Hrabal was waiting for us in the street in front of his building. He greeted us somewhat awkwardly and suggested we not go inside because the whole building was bugged.
We explained that we needed to go upstairs because he was going to be presented with a document requiring a seal that had to be made of wax. We couldn’t do it on the street and, besides, the street was not sufficiently solemn. Hrabal acquiesced and led us up to his apartment.
There we presented him with the collection of articles along with the bull.
The Prince of Czech Letters was indeed moved. Several times he repeated, “This is wonderful, fellows, you didn’t have to do this.”
Then he opened the collection, which was titled: What I Would Write If I Had Somewhere to Publish It, So I’ll Write to You, Mr. Hrabal.
Then the prince signed copies for all of us who brought one: B. Hrabal received the original of this text on 28 March 1974.
Then we took a seat at a round table and affixed the seal. It was indeed a solemn occasion. I held the burning candle while Saša heated the sealing wax and dripped it on the bull.

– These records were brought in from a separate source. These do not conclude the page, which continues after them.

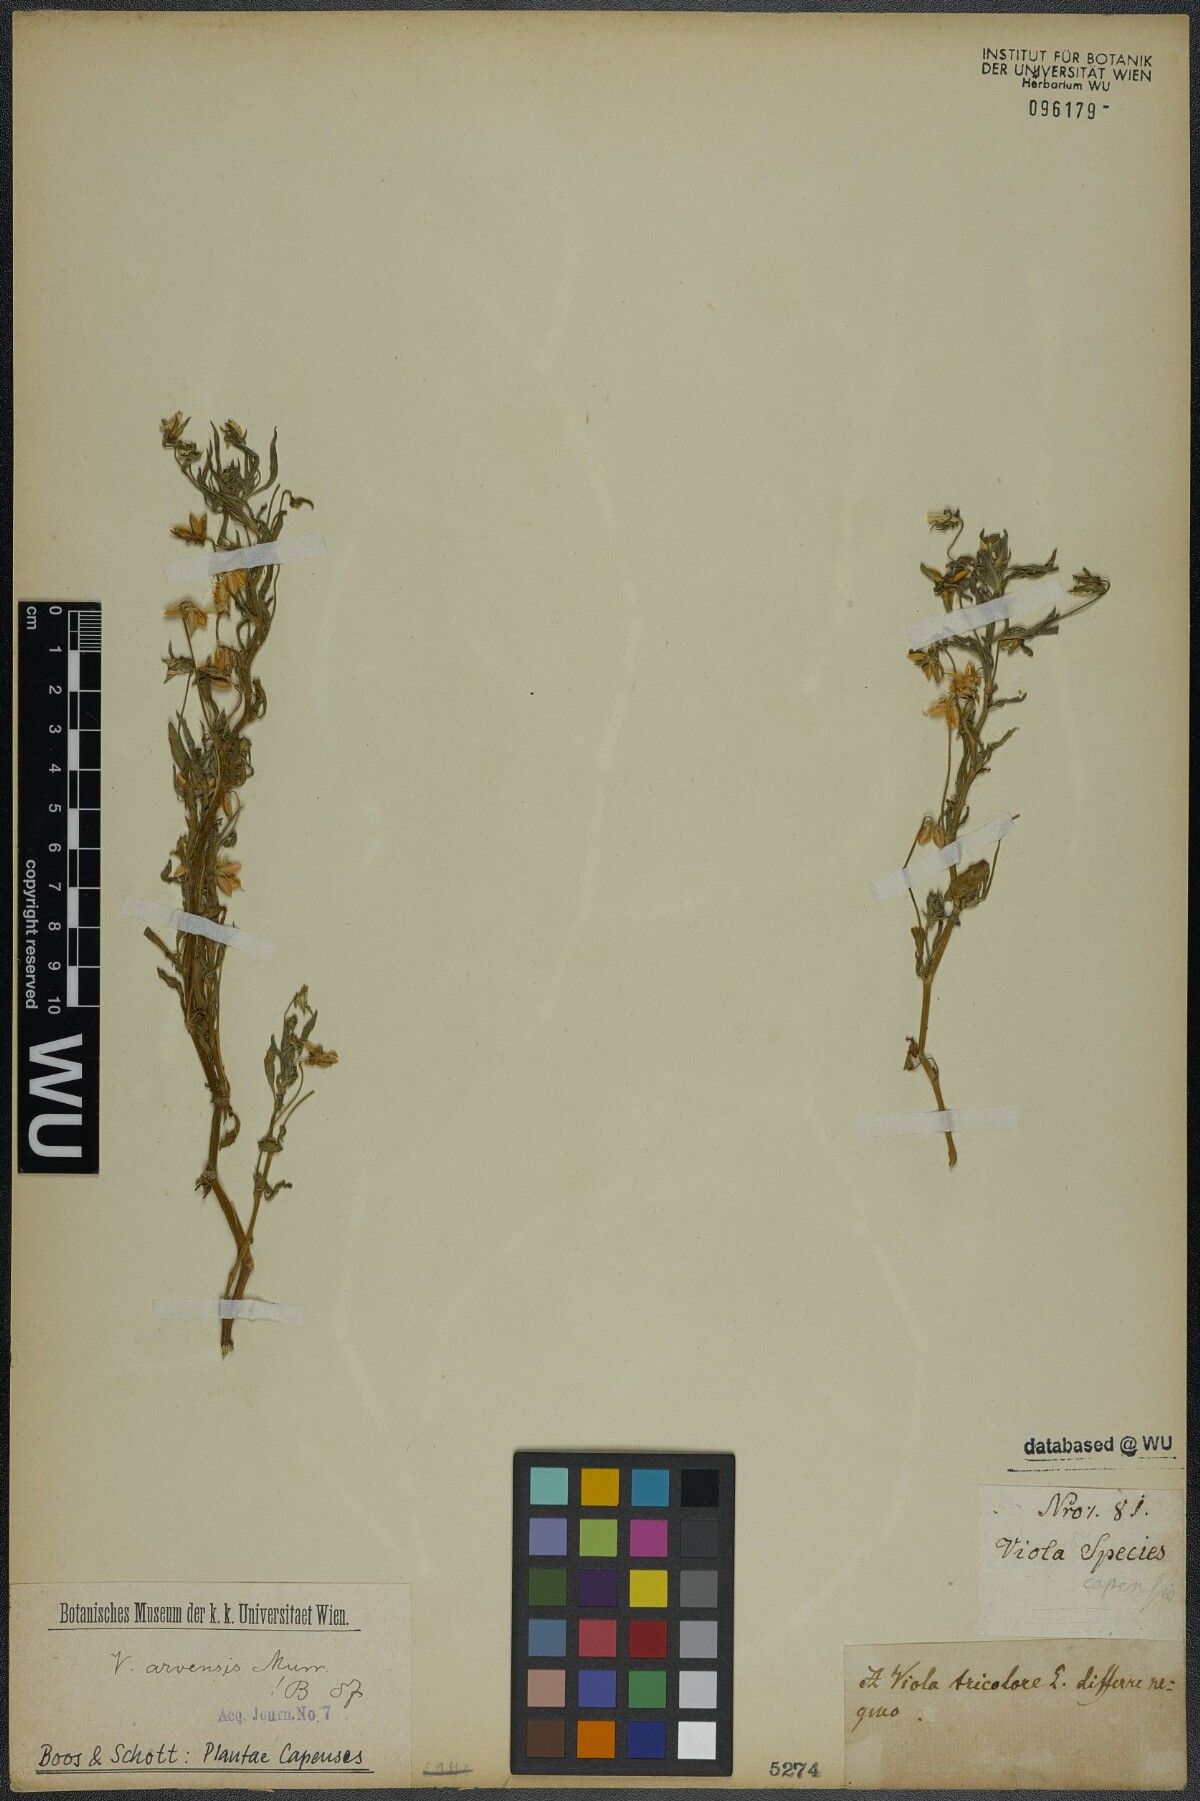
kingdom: Plantae
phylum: Tracheophyta
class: Magnoliopsida
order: Malpighiales
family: Violaceae
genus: Viola
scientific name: Viola arvensis
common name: Field pansy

Then Saša pressed an old Swedish coin into it. Hrabal brought out a bottle of Egyptian cognac, poured us all a glass, and then began telling us about his childhood, about his mother and how he was conceived out of wedlock. When she revealed her condition at home, her father was going to shoot her, but his wife took the gun away from him and said, “Knock it off and come eat!” He told it so convincingly, it was as if he’d seen it with his own eyes.
*
Sometime later that spring, I received a message from Jürgen that the Munich publisher Blanvalet, which published children’s literature, was interested in a collection of fairy tales by prohibited Czech authors, but it needed the manuscripts by the summer. I asked Jürgen to thank Blanvalet for us and said I’d try to get the fairy tales as soon as I could.